Large Language Model Agent for Modular Task Execution in Drug Discovery
Journal:
arXiv
Published Date:
Jun 26, 2025
Abstract
We present a modular framework powered by large language models (LLMs) that
automates and streamlines key tasks across the early-stage computational drug
discovery pipeline. By combining LLM reasoning with domain-specific tools, the
framework performs biomedical data retrieval, domain-specific question
answering, molecular generation, property prediction, property-aware molecular
refinement, and 3D protein-ligand structure generation.
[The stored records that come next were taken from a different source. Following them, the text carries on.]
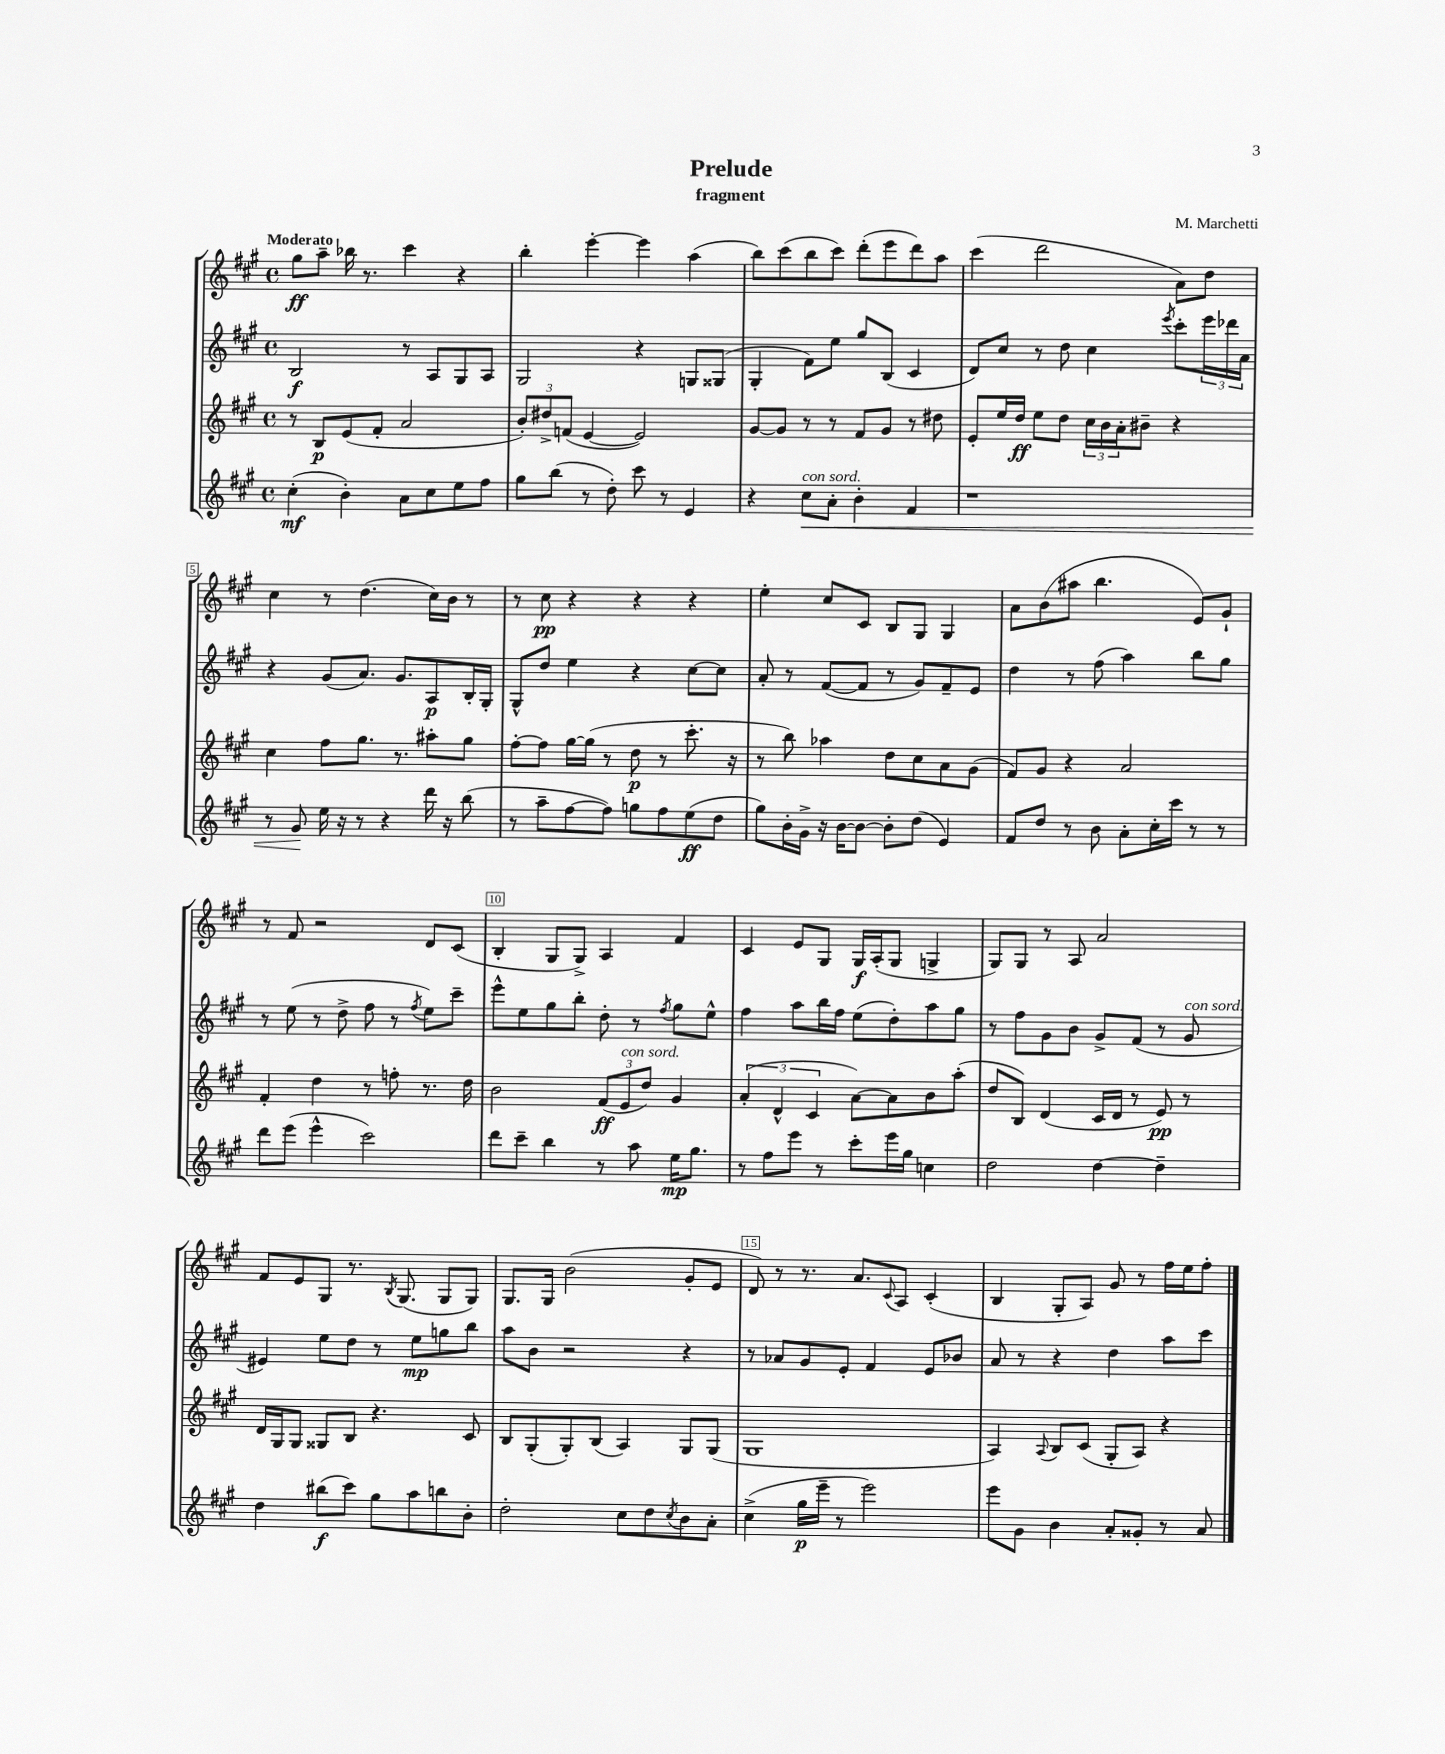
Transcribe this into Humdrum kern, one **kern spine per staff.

**kern	**kern	**kern	**kern
*staff4	*staff3	*staff2	*staff1
*clefG2	*clefG2	*clefG2	*clefG2
*k[f#c#g#]	*k[f#c#g#]	*k[f#c#g#]	*k[f#c#g#]
*M4/4	*M4/4	*M4/4	*M4/4
*met(c)	*met(c)	*met(c)	*met(c)
(4cc#'\	8r	2B/	8gg#\L
.	8B/L	.	8aa~\J
4b'\)	(8e/	.	16bb-\
.	.	.	8.r
.	8f#'/J	.	.
8a\L	2a/	8r	4ccc#\
8cc#\	.	8A/L	.
8ee\	.	8G#/	4r
8ff#\J	.	8A/J	.
=	=	=	=
8gg#\L	12b'/L)	2G#/	4bb'\
.	12dd#^/	.	.
(8bb\J	.	.	.
.	(12f/J	.	.
8r	[4e/	.	[4eee'\
8dd'\)	.	.	.
8ccc#\	2e/])	4r	4eee\]
8r	.	.	.
4e/	.	8G/L	(4aa\
.	.	(8G##/J	.
=	=	=	=
4r	[8g#/L	4G#'/	8bb\L)
.	8g#/]J	.	(8ccc#\
8cc#\L	8r	8f#\L)	8bb\
8a'\J	8r	8ee\J	8ccc#\J)
4b'\	8f#/L	8gg#/L	(8ddd'\L
.	8g#/J	(8B/J	8eee\
4f#/	8r	4c#/	8ddd\)
.	8dd#\	.	8aa\J
=	=	=	=
1r	8e'/L	8d/L)	(4ccc#\
.	16ee/L	8cc#/J	.
.	16dd/JJ	.	.
.	8ee\L	8r	2ddd\
.	8dd\J	8dd\	.
.	24cc#\LL	4cc#\	.
.	24b\	.	.
.	24a'\J	.	.
.	8b#~\J	.	.
.	.	8qeee/	.
.	4r	8ccc#'\L	8a\L)
.	.	24eee\L	8dd\J
.	.	24ddd-\	.
.	.	24a\JJ	.
=	=	=	=
8r	4cc#\	4r	4cc#\
8g#/	.	.	.
16ee\	8ff#\L	(8g#/L	8r
16r	.	.	.
8r	8.gg#\J	8.a/J)	(4.dd\
4r	.	.	.
.	8.r	8.g#/L	.
16ddd\	8aa#'\L	8A/	16cc#\LL)
16r	.	.	16b\JJ
(8bb\	8gg#\J	16B'/L	8r
.	.	16G#'/JJ	.
=	=	=	=
8r	[8ff#'\L	8G#^^/L	8r
8aa~\L	8ff#\]J	8dd/J	8cc#\
[8ff#\	[16gg#\LL	4ee\	4r
.	(16gg#\]JJ	.	.
8ff#\]J)	8r	.	.
8gg\L	8dd\	4r	4r
8ff#\	8r	.	.
(8ee\	8.ccc#'\	[8cc#\L	4r
8dd\J	.	8cc#\]J	.
.	16r	.	.
=	=	=	=
8gg#\L)	8r	8a'/	4ee'\
16b'\L	8bb\)	8r	.
16g#^\JJ	.	.	.
16r	4aa-\	([8f#/L	8cc#/L
[16b\LK	.	.	.
8b\_J	.	8f#/]J	8c#/J
8b'\]L	8dd\L	8r	8B/L
(8dd\J	8cc#\	8g#/L)	8G#/J
4e/)	8a\	8f#~/	4G#/
.	(8g#\J	8e/J	.
=	=	=	=
8f#/L	8f#/L)	4dd\	8a\L
8dd/J	8g#/J	.	(8b\
8r	4r	8r	8aa#\J
8b\	.	(8ff#\	4.bb\
8a'\L	2a/	4aa\)	.
16cc#'\L	.	.	.
16ccc#\JJ	.	.	.
8r	.	8bb\L	8e/L)
8r	.	8gg#\J	8g#`/J
=	=	=	=
8ddd\L	4f#'/	8r	8r
(8eee\J	.	(8ee\	8f#/
4eee^^\	4dd\	8r	2r
.	.	8dd^\	.
2ccc#\)	8r	8ff#\	.
.	8ff'\	8r	.
.	.	8qff#/	.
.	8.r	8ee\L)	8d/L
.	.	8ccc#~\J	(8c#/J
.	16dd\	.	.
=	=	=	=
8ddd\L	2b\	8eee^^\L	4B'/
8ccc#~\J	.	8ee\	.
4bb\	.	8gg#\	8G#/L
.	.	8bb'\J	8G#^/J)
8r	(12f#/L	8dd'\	4A/
.	12e/	.	.
8aa\	.	8r	.
.	12dd/J)	.	.
.	.	8qff#/	.
16ee\LK	4g#/	8gg#\L	4f#/
8.gg#\J	.	.	.
.	.	8ee^^\J	.
=	=	=	=
8r	(6a'/	4ff#\	4c#/
8ff#\L	.	.	.
.	6d^^/	.	.
8eee\J	.	8aa\L	8e/L
.	6c#/	.	.
8r	.	16bb\L	8G#/J
.	.	16ff#\JJ	.
8ccc#'\L	[8a\L)	(8ee\L	16G#/LL
.	.	.	(16A'/J
16eee\L	8a\]	8dd'\)	8G#/J
16gg#\JJ	.	.	.
4cc\	8b\	8aa\	4G^/
.	(8aa'\J	8gg#\J	.
=	=	=	=
2dd\	8dd/L	8r	8G#/L)
.	8B/J)	8ff#\L	8G#/J
.	(4d/	8g#\	8r
.	.	8b\J	8A/
[4dd\	16c#/LL	8g#^/L	2a/
.	16d/JJ	.	.
.	8r	(8f#/J	.
4dd~\]	8e/)	8r	.
.	8r	8g#/	.
=	=	=	=
4dd\	16d/LL	4e#/)	8f#/L
.	16G#/J	.	.
.	8G#/J	.	8e/
(8bb#\L	8G##/L	8ee\L	8G#/J
8ccc#\J)	8B/J	8dd\J	8.r
8gg#\L	4.r	8r	.
.	.	.	8qB/
.	.	.	(8.G#/
8aa\	.	8ee\L	.
8bb\	.	8gg\	8G#/L
8b'\J	8c#/	8bb\J	8G#/J)
=	=	=	=
2dd'\	8B/L	8aa\L	8.G#/L
.	(8G#'/	8b\J	.
.	.	.	16G#/Jk
.	8G#'/)	2r	(2b\
.	(8B/J	.	.
8cc#\L	4A/)	.	.
8dd\	.	.	.
8qcc#/	.	.	.
8b\	8G#/L	4r	8g#'/L
8a'\J	(8G#/J	.	8e/J
=	=	=	=
(4cc#^\	1G#	8r	8d/)
.	.	8a-/L	8r
16gg#\LL	.	8g#/	8.r
16eee~\JJ	.	.	.
8r	.	8e'/J	.
.	.	.	8.a/L
2eee\)	.	4f#/	.
.	.	.	8qqc#/
.	.	.	8A/J
.	.	8e/L	(4c#'/
.	.	8b-/J	.
=	=	=	=
8eee\L	4A/)	8a/	4B/
8g#\J	.	8r	.
.	8qqA/	.	.
4b\	8B/L	4r	8G#'/L
.	(8c#/J	.	8A/J)
8a'/L	8G#'/L	4dd\	8g#/
8g##'/J	8A/J)	.	8r
8r	4r	8aa\L	16ff#\LL
.	.	.	16ee\J
8a/	.	8ccc#\J	8ff#'\J
==	==	==	==
*-	*-	*-	*-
In a case study
targeting BCL-2 in lymphocytic leukemia, the agent autonomously retrieved
relevant biomolecular information-including FASTA sequences, SMILES
representations, and literature-and answered mechanistic questions with
improved contextual accuracy over standard LLMs. It then generated chemically
diverse seed molecules and predicted 67 ADMET-related properties, which guided
iterative molecular refinement. Across two refinement rounds, the number of
molecules with QED > 0.6 increased from 34 to 55, and those passing at least
four out of five empirical drug-likeness rules rose from 29 to 52, within a
pool of 194 molecules. The framework also employed Boltz-2 to generate 3D
protein-ligand complexes and provide rapid binding affinity estimates for
candidate compounds. These results demonstrate that the approach effectively
supports molecular screening, prioritization, and structure evaluation. Its
modular design enables flexible integration of evolving tools and models,
providing a scalable foundation for AI-assisted therapeutic discovery.